While there is a longstanding debate over which route First Peoples took from Siberia to arrive in North America—an interior continental route (between ice sheets) or a coastal migration route—Rondeau says there is increasing evidence supporting a coastal migration route, which is now the focus of his PhD research.

“I’m looking for evidence of the First Peoples who came to the Americas from Siberia across what was Beringia as early as 15,000 years ago,” says Rondeau, who this month begins a three-year Social Sciences and Humanities Research Council (SSHRC) PhD scholarship to carry out his research.

Rob Rondeau

The First Peoples who arrived in the Americas lived in a vastly different world than today. Sheets of ice covered the interior of the province and a tundra-like plain covered much of what was then the coast of British Columbia, in some places extending 40 kms west of the present-day shoreline. When the ice sheets receded around 10,000 years ago, sea levels rose and this part of coastal Beringia was plunged underwater.

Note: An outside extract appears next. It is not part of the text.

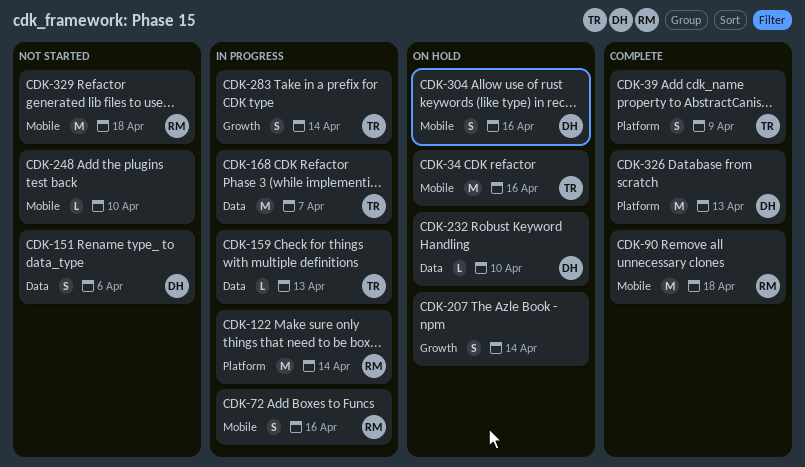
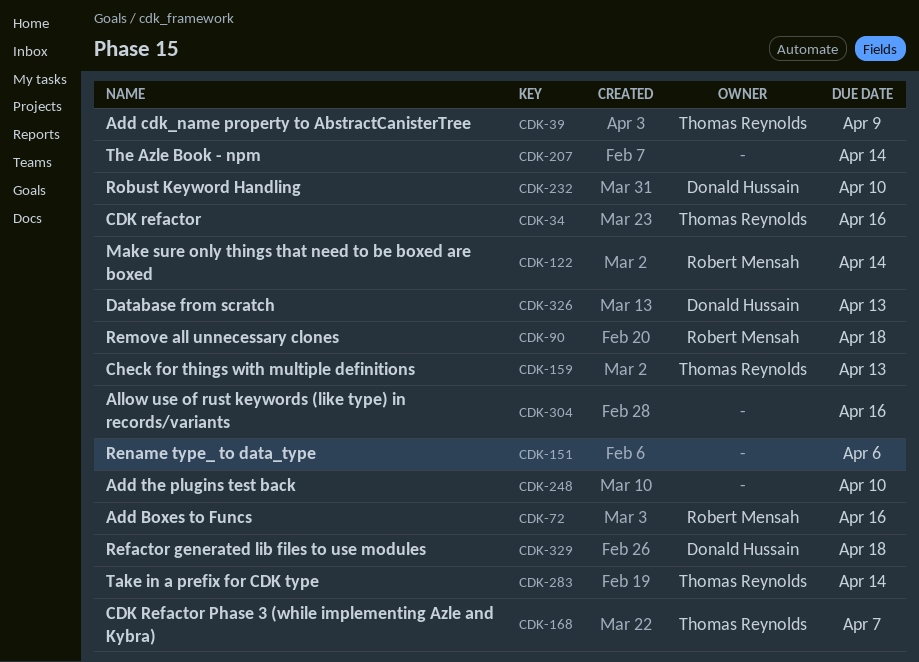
CDK-151, owner: Donald Hussain -> none
CDK-304, owner: Donald Hussain -> none
CDK-329, owner: Robert Mensah -> Donald Hussain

Searching for evidence of this ancient world will involve using computational modelling to identify undersea locations with the highest potential of containing early archaeological sites. Rondeau also plans to use the latest in multibeam sonar, and augmented reality and holographic technologies to visualize the landscape underwater. Remotely operated vehicles (ROVs) will also be used to photograph the seafloor.

“Beringia underwater is 2.5 million square kilometers in size. I need ways to narrow down the survey area in deciding where ‘X’ marks the spot”, he notes.

Once potential sites are identified, Rondeau and colleagues will extract sediment core samples from the ocean floor, attempting to uncover buried archaeological materials.

“What we are really hoping to find is evidence of human occupation, such as stone tools, bits of burnt bone, wood or charcoal from a campfire for example, that will allow us to date the time period,” says Rondeau, who has most-recently shared his archaeological expertise, including studies of shipwrecks, on the Discovery Channel’s Mysteries of the Deep.

“Understanding how and when people first moved down the Pacific Northwest Coast will allow archaeologists to better understand the ‘peopling process’ of the Americas,” he explains.

Gaining a better understanding of the offshore underwater landscape can also provide insight regarding the future of B.C.’s coastline. At the end of the last Ice Age, melting ice sheets caused a dramatic rise in sea levels. Human-caused climate change is altering the coastal environment. The technologies being developed from Rondeau’s research can also be used to monitor and study rising sea levels, coastal erosion and other environmental threats.

“I think it’s really important to understand the past because it’s the old saying, ‘if we don’t know where we’ve been we don’t know where we're going,’” he says.